Since 2003 an estimated four million Iraqis have fled their homes, the largest exodus since Israel’s creation in 1948. Deepening violence and sectarian strife have led to the internal displacement of many Iraqis and have driven others out of the country, largely to Syria and Jordan, but also to Lebanon, Egypt, Turkey and the Gulf. 
Which refugees' existence isn't mentioned?


4) Al Qaeda's new recruiting strategy

The AP reports Al-Qaida group says it plans cartoon recruiting film aimed at drawing in children
An al-Qaida affiliate says it plans to roll out what some have called a Disney-like animated cartoon aimed at recruiting children to the terror network. Scenes from the proposed short film show young boys dressed in battle fatigues and participating in raids, killings and terror plots. It is the latest attempt by the terror organization to use multimedia to draw in potential recruits. 
Kiddie shows for terror recruitment! I wonder where they got that idea. No wonder Hamas criticized the killing of Osama bin Laden, they and Al Qaeda think alike.


5) Follow ups

Reader Lynn pointed out a couple of things from previous Samplers about which I haven't been accurate. I've been writing that the new anti-boycott law establishes a tort for actual damages caused. This isn't necessarily correct. According to the translation of the bill, damages may not be necessary for someone to be obligated to pay.
(c) If the court finds that a civil wrong according to this law was intentionally carried out, the court is authorized to charge the civil wrongdoer with thepayment of compensations that are not dependent on the damage (in this clause - damages for example); when determining the amount of damages for example, the court will take in to account, among others, the circumstances in which the civil wrong had been carried out, its severity and its scope.
Also I've written that Israel stopped remitting tax payments to the PA in retaliation for the Fatah-Hamas unity agreement. Back in May, Israel gave into American pressure.

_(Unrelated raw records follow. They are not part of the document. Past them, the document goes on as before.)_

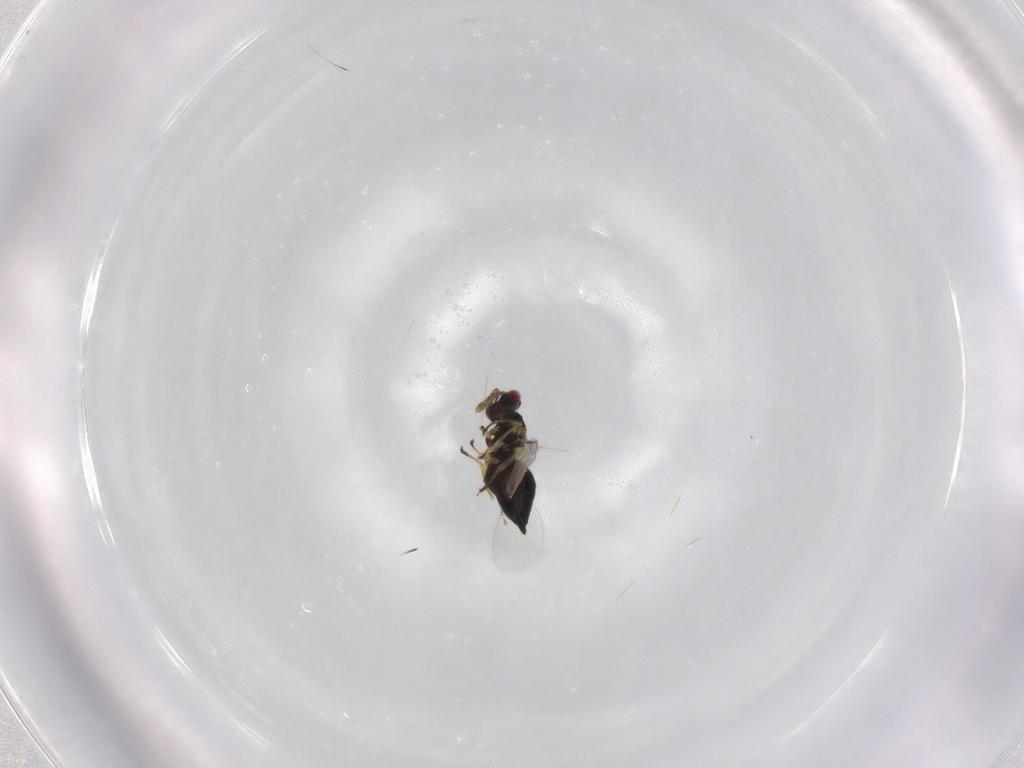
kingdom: Animalia
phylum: Arthropoda
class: Insecta
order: Hymenoptera
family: Eulophidae
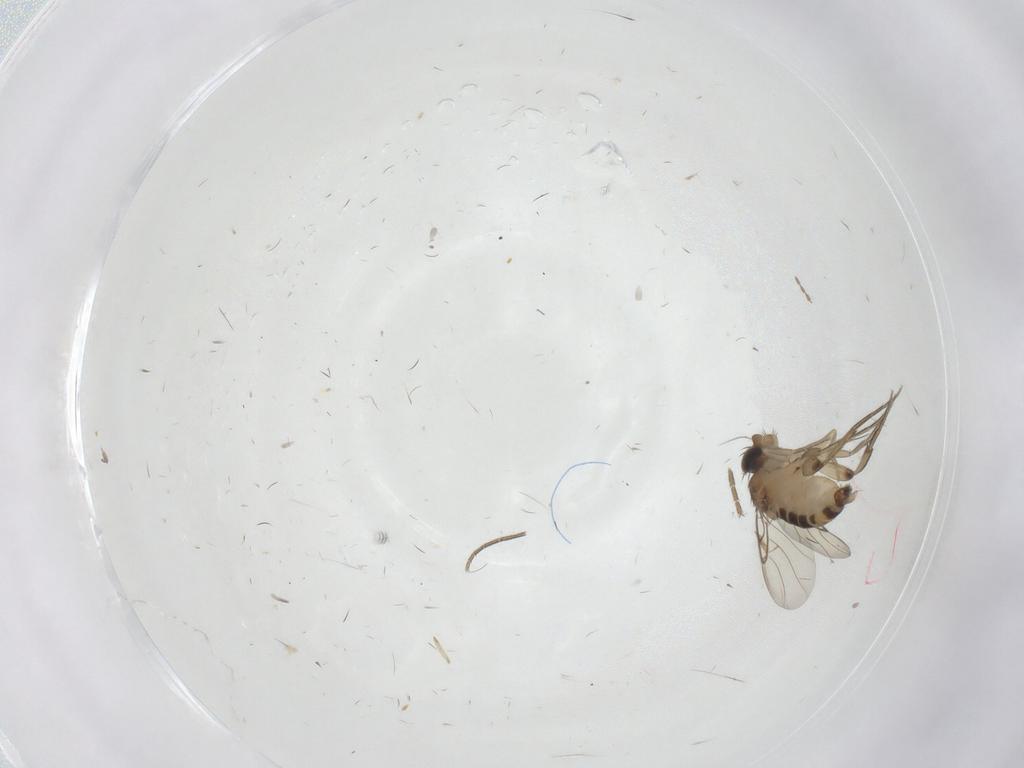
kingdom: Animalia
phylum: Arthropoda
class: Insecta
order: Diptera
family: Phoridae
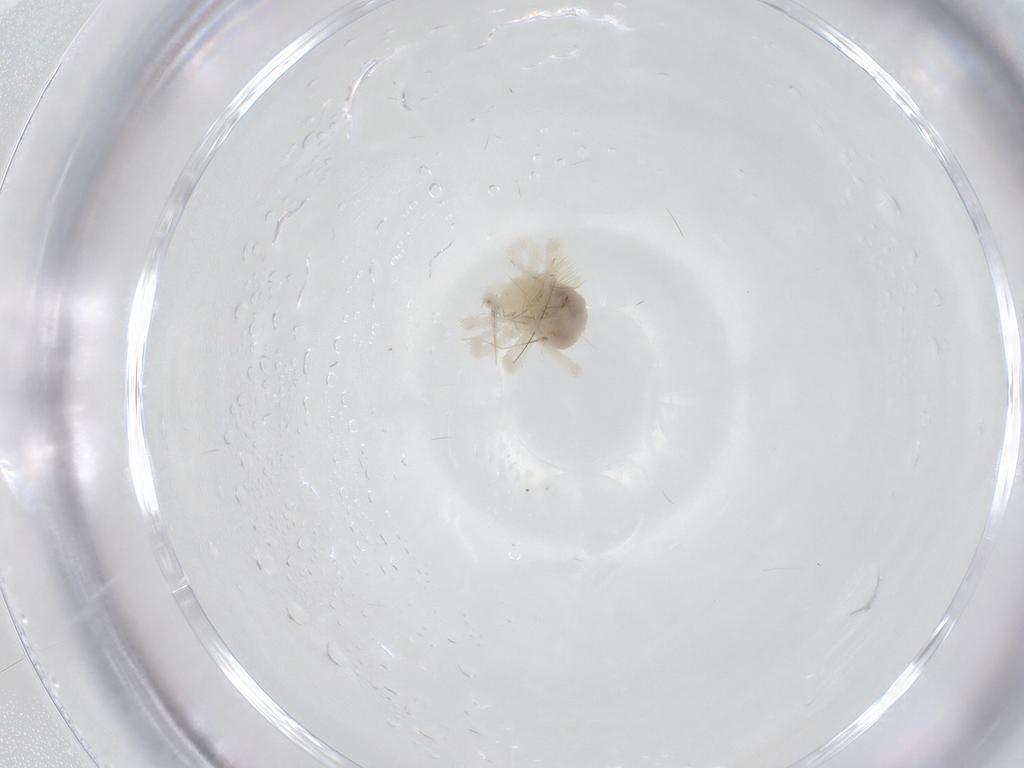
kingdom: Animalia
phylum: Arthropoda
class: Arachnida
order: Trombidiformes
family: Anystidae
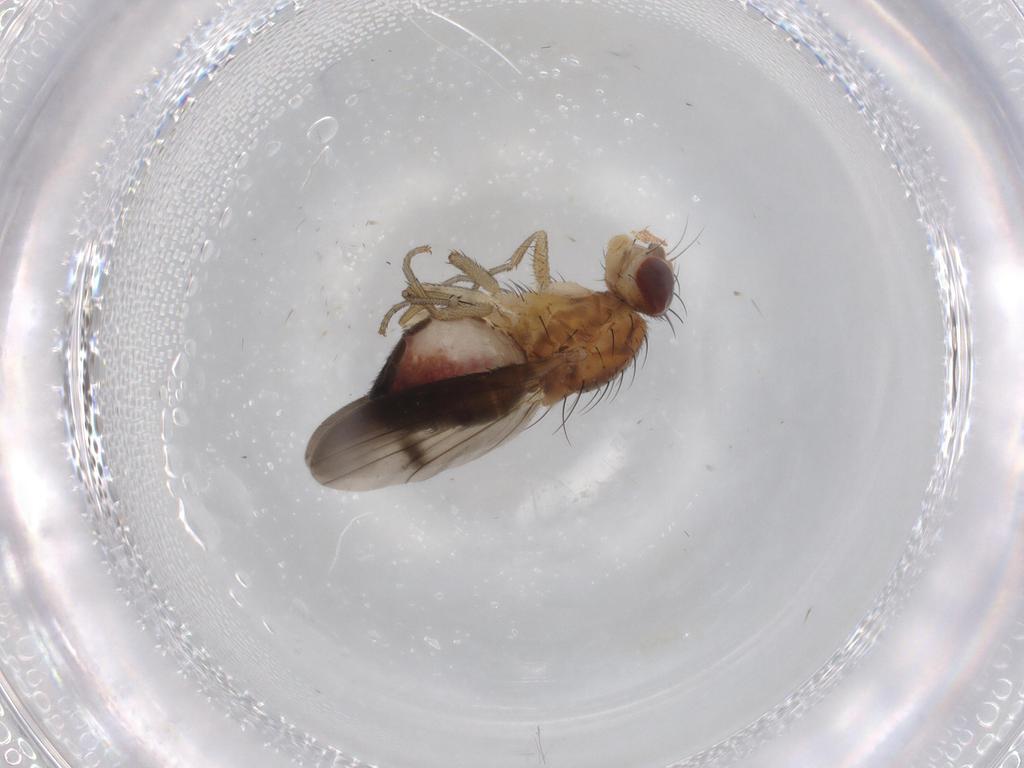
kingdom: Animalia
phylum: Arthropoda
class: Insecta
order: Diptera
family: Heleomyzidae
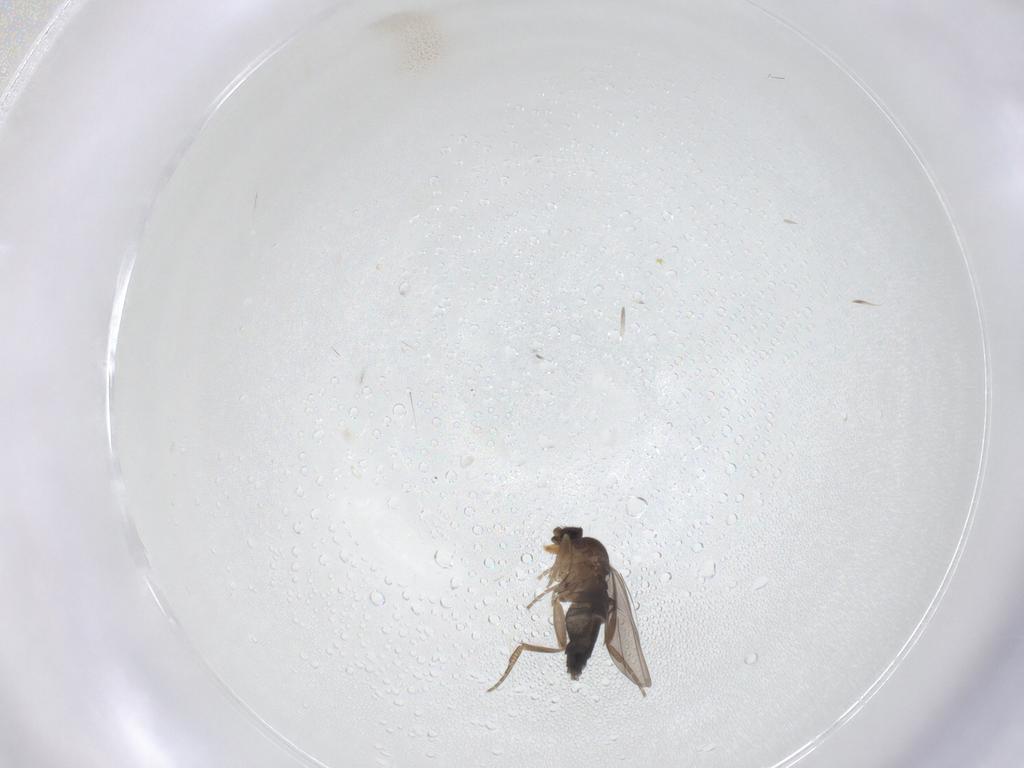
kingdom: Animalia
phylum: Arthropoda
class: Insecta
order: Diptera
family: Phoridae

Bowing to international pressure, Finance Minister Yuval Steinitz confirmed a statement issued by a Palestinian official on Sunday that he would renew the transfer of millions of dollars in suspended tax transfers to the Palestinian Authority.  
"For the last two weeks, we gave the PA a yellow card," the finance minister said Sunday night, "but we decided to renew the revenue transfers after we got confirmation from the Palestinians that no money will be transferred to Hamas or to terrorist operations."